This is merely a notice I've released the Little Man Computer targeting:
gopher://verisimilitudes.net/12020-12-26
http://verisimilitudes.net/2020-12-26
I wrote a doubly-linked list library, D, for use in this program, and now it lives on its own, and will be updated at my leisure and all of that. This has been a successful enough test of the new and higher-level internal representation of mine MMC model, although I still need to add some commands; one command which would've been particularly arduous to add to my satisfaction, moving a block of code to a new address, becomes trivial under this.

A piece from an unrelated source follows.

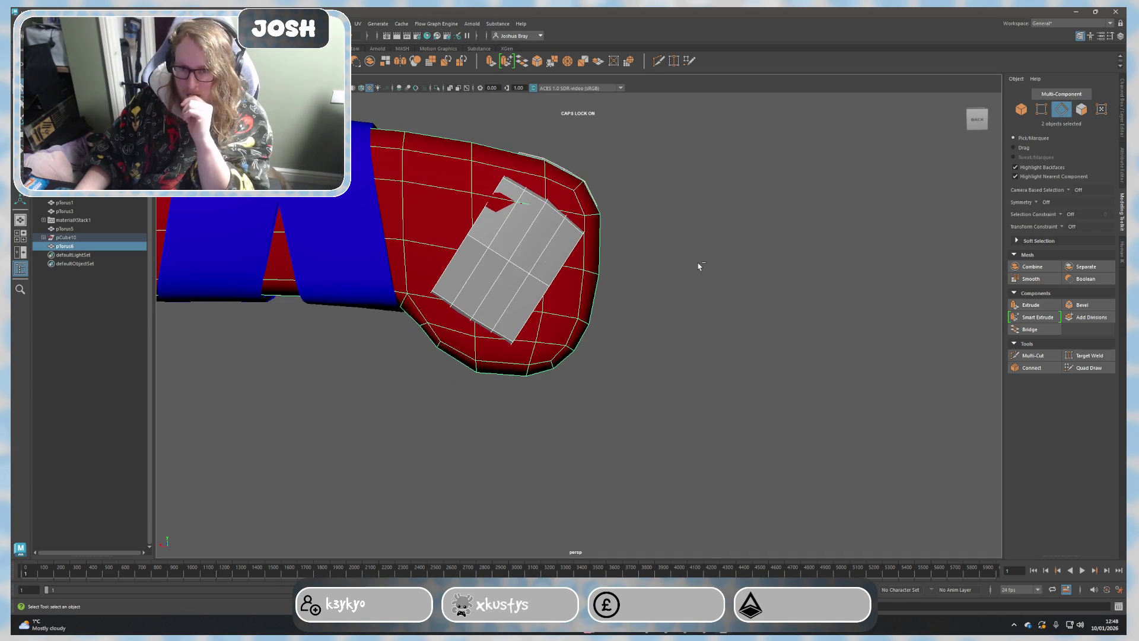
key(ctrl+z)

The newest CHIP-8 targeting uses parallel arrays to maintain internal order. This LMC targeting uses a doubly-linked list holding tagged data instead. Labels are no longer names with a true boolean, but point directly into the list structure, and this is resolved as needed, which means it's much harder to accidentally write a bug which leaves such names in an improper state; while this means there could potentially be performance issues, this won't actually happen in practice, and could be trivially cached when redrawing the entire display, where this the case.
I've been giving great thought to how a recollection system would be written, and there are many nice tricks I could do to make this very easy, such as making name deletion which stores the information O(1) time and space complexity, because it wouldn't actually remove the name, simply requiring dead names to be treated specially by the rest of the machinery instead, but I'm still far from this.
Rather than maintain an array storing the program, it's stored as instruction objects, names, and integers; it's only pressed to its numerical representation when saving. This should make other commands, such as automatic name association, much easier to write. I'm still working and experimenting, but I like it better than the last model, and it seems fine, so far.